When it comes to writing my novel, my MO modus operandi tends to be the same as my baker’s dilemma. I hunt for the perfect recipe to sort IT (my giant jumble of ideas, plot points, scenes, characters and setting etc...) and give me the baked and perfectly frosted/sugar dusted novel. I read books by established authors on their process, I consult articles, blogs and pages on distilling successful novels to their essences and then I start revising my novel yet again. My major problem is I have never “baked” my novel through; I’m always pulling it from the oven too soon or adding extra vanilla or scrapping the whole thing.
As a baking hobbyist, I learned early all too well the utter failure of a recipe with too much brown sugar or mistake of neglecting to add xanthan gum to my gf flour mixture or the fact that my ingredients were not room temperature even though the recipe specifically said to make sure they were. Straying from the prescribed order of a recipe or eliminating an ingredient often can lead to a baking failure. So I’ve armed myself with sifters, silpats, springform pans, candy thermometers and a solid set of measuring cups and spoons. But when it comes to writing my novel often times I am like a deer in headlights. I become so mesmerized by the prescriptions and the varied choices for the novel that I stutter and stall and then my novel sits.

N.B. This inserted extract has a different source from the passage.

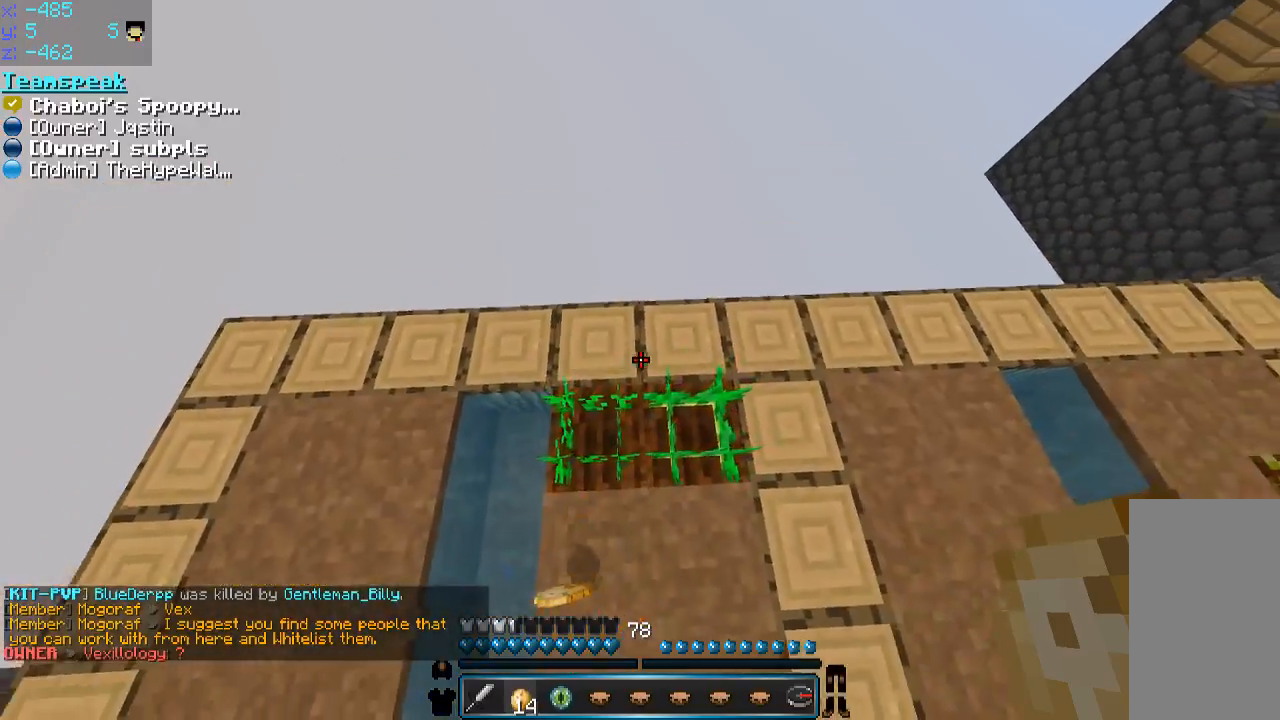
{"keys": ["a", "space"], "mouse": [], "events": [[250, "d", "up"], [300, "a", "down"]]}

From what I can see accountability is the answer to my frozen state. I’ve decided to trick myself into writing, the same way I trick myself into going to the gym (I love having gone to the gym it just takes me awhile to get out the door to do it).
Famed writer Dorothy Parker said the same about writing: “I hate writing, I love having written.” It would seem I have something in common with this notable author. And isn’t writing - daily writing a form of exercise?

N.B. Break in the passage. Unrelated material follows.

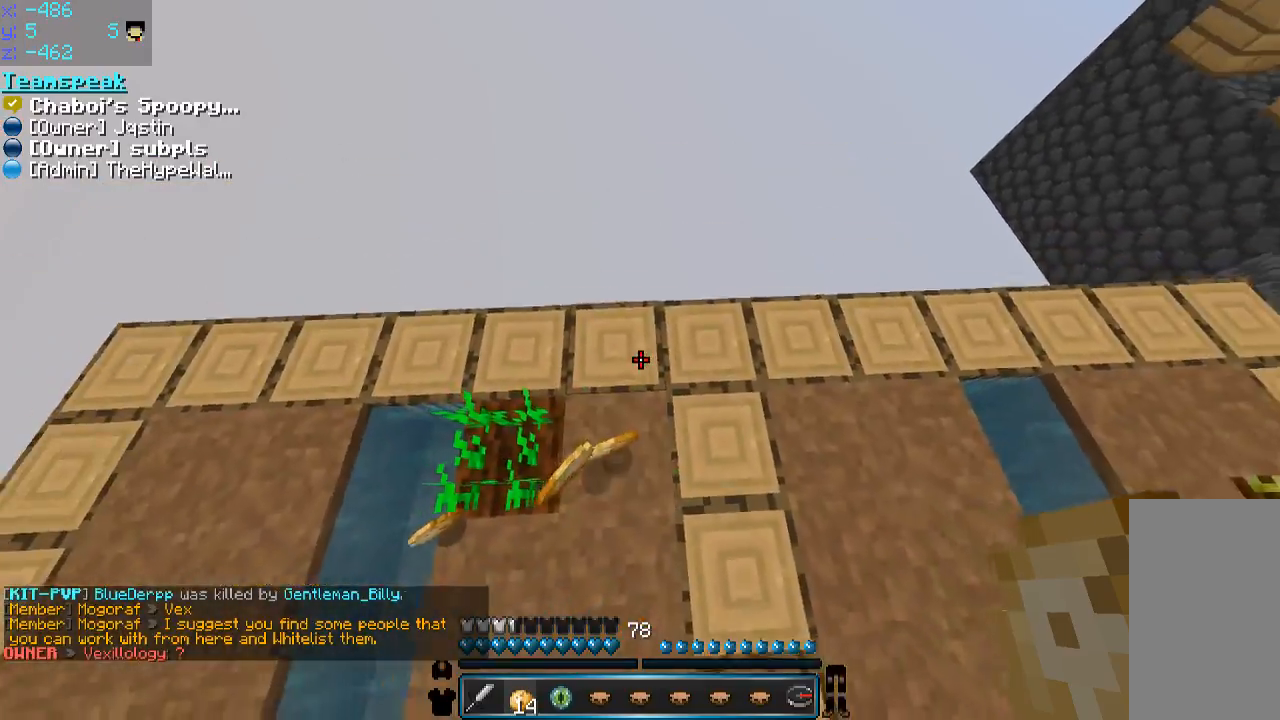
{"keys": ["space"], "mouse": [], "events": [[450, "a", "up"]]}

The exercise studio I belong to mandates I commit to signing up for a session and then WAIT 8 hours before changing my schedule (the belief being that usually by the time 8 hours has passed the session time will be upon me or on my calendar of events and I will ultimately end up attending or at the very least being charged for the session); I am signing up to write everyday. No excuses. I put my notebook and pen next to my bed (yes, I’m taking it old school, no computer where I will get caught up in researching the structure of my novel, the name of my characters, and various other minutia). I will get up and write. If I don’t move too much the dogs will stay asleep.
Should the dogs awaken and need to escorted down the elevator to the park by yours truly, well then, I have a backup plan. I’ve put a sign up on my bathroom mirror. It’ll be there when I brush my teeth. There’s a sign on my coffee maker, on the fridge, on the tv remote and on my computer. I even put a notation on my smartphone calendar as a morning event.
And because we went apple picking and apples equates to pies, sauce, and crisps...I’ve stuck one on my go-to harvest cookbook.